FX or Forex is an acronym and it stands for foreign exchange. The FX market is a market where you can trade or, if you prefer, exchange currencies. It is an over the counter market and it’s a decentralised market with no actual physical central exchange. Thus it is an over the counter market. In OTC Markets you can trade a number of securities, including commodities, stocks, debt securities and derivatives.
A definition by Investopedia notes that : The forex market allows participants, such as banks and individuals, to buy, sell or exchange currencies for both hedging and speculative purposes. The foreign exchange (forex) market is the largest financial market in the world and is made up of banks, commercial companies, central banks, investment management firms, hedge funds, retail forex brokers, and investors. Trading in the forex is not done at one central location but is conducted between participants by phone and electronic communication networks (ECNs) in various markets around the world.

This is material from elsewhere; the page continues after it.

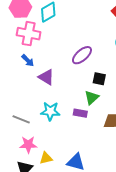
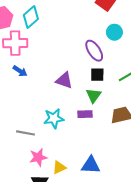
purple ellipse: (82, 55) -> (94, 51), moved, turned -70
purple triangle: (46, 77) -> (64, 80), moved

It’s open 24 hours a day, 5 days a week and closes on weekends from midnight Friday until Sunday at midnight. The typical forex day is being split into three main sessions. We make a start with the Asian session which starts at around midnight GMT+2 with the Sydney and Tokyo being open and carries us through until the European session begins at around nine o’clock in the morning when Frankfurt and a bit later London open. Later on, the American session begins as the NY stock exchange opens and carries us through until midnight when the next Asian session is to start. So practically at any given moment there is at least one market open to trade forex and at sometimes some markets overlap each other.
It’s the world’s biggest market and it’s characteristic that in the past years the FX market had a daily turnover of around 6.6 trillion US dollars. Imagine what trading opportunities occur when that 6.6 trillion dollars exchange hands each day.